■ Exercise brief ■
Reproduce word for word the part of the binary search tree passage starting with "The procedure begins" and going on through "of the tree.".

■ Text provided ■
--- START ---
Besides scheduling a landing time, we can also design a runway reservation system that has more information about scheduled landings, such as the most recent scheduled landing time or the least recent landing time. Using a binary search tree, we can support queries: $\text{search}$, $\text{minimum}$, $\text{maximum}$, $\text{successor}$, $\text{predecessor}$. Also, we will examine these operations and discuss how to make each one run in $O(h)$ on any binary search tree of height $h$.

Searching

We use the $\text{search}$ algorithm to search for a node with a key $k$ in a binary search tree. Parameters to this function are a pointer to the root of the tree and a key $k$. The function returns a pointer to a node with a key $k$ if one exists; otherwise, it returns $\text{None}$.

def recursive_search(x, k):
    if x is None or k == x.key:
        return x
    elif k < x.key:
        return recursive_search(x.left, k)
    else:
        return recursive_search(x.right, k)

The procedure begins its search at the root and traces a simple path downward in the tree. For each node $x$ it encounters, it compares key $k$ with $x.key$. If the two keys are equal, the search terminates and returns a pointer to node $x$ where $x.key = k$. If $k$ is smaller than $x.key$, the search continues on the left subtree of $x$ because the binary-search-tree property proves that $k$ could not be stored in the right subtree. Symmetrically, if $k$ is larger than $x.key$, the search continues on the right subtree. In the worst case, we go from the root to a leaf of the tree and may or may not find a node with key $k$. Hence, the running time of the searching procedure is $O(h)$, where $h$ is the height of the tree.
--- END ---
■ Material supplied ■
--- START ---
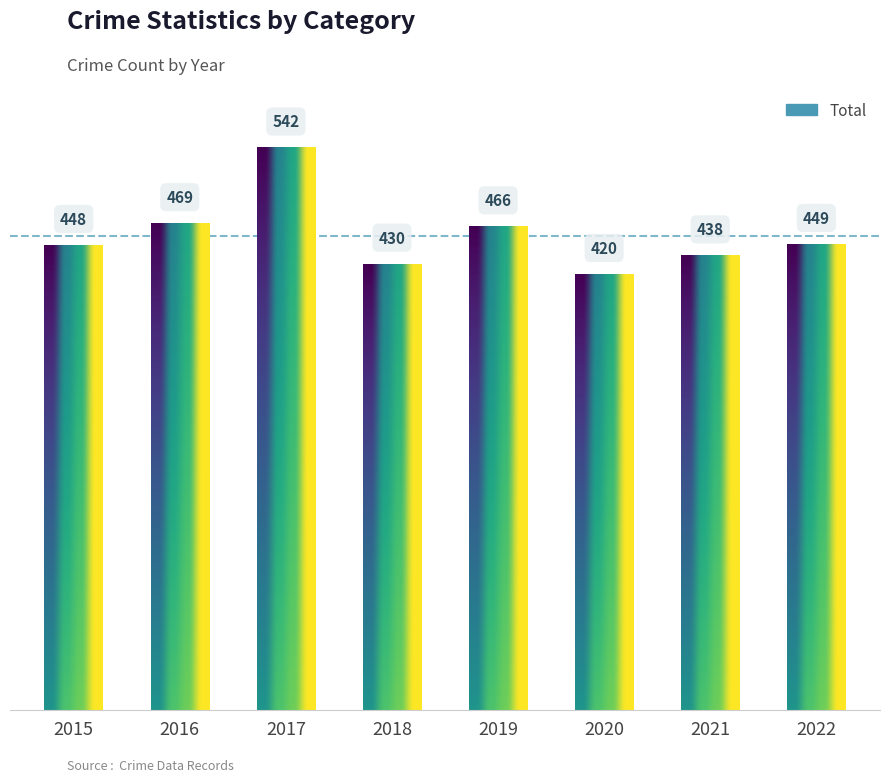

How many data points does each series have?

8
--- END ---
--- START ---
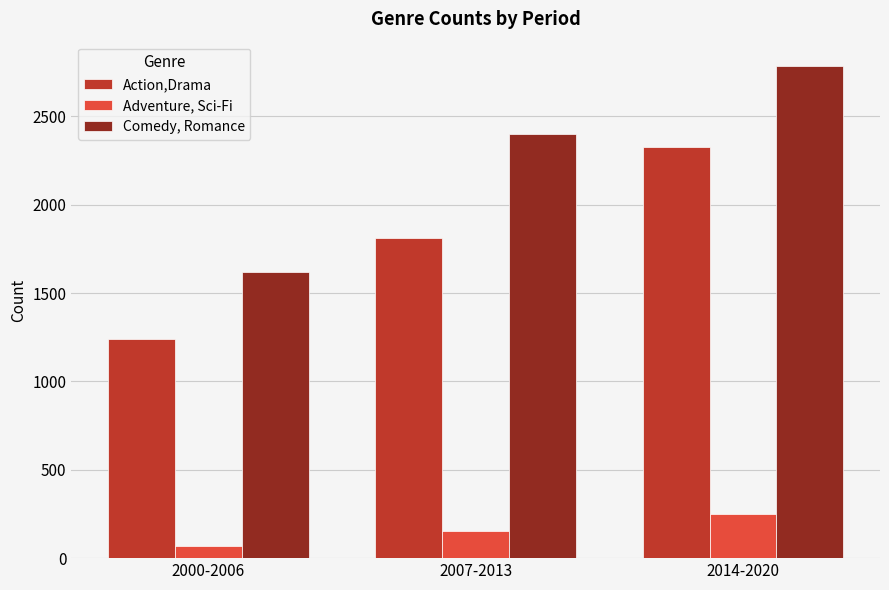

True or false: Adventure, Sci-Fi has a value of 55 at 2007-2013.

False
--- END ---
■ Reply ■
The procedure begins its search at the root and traces a simple path downward in the tree. For each node $x$ it encounters, it compares key $k$ with $x.key$. If the two keys are equal, the search terminates and returns a pointer to node $x$ where $x.key = k$. If $k$ is smaller than $x.key$, the search continues on the left subtree of $x$ because the binary-search-tree property proves that $k$ could not be stored in the right subtree. Symmetrically, if $k$ is larger than $x.key$, the search continues on the right subtree. In the worst case, we go from the root to a leaf of the tree and may or may not find a node with key $k$. Hence, the running time of the searching procedure is $O(h)$, where $h$ is the height of the tree.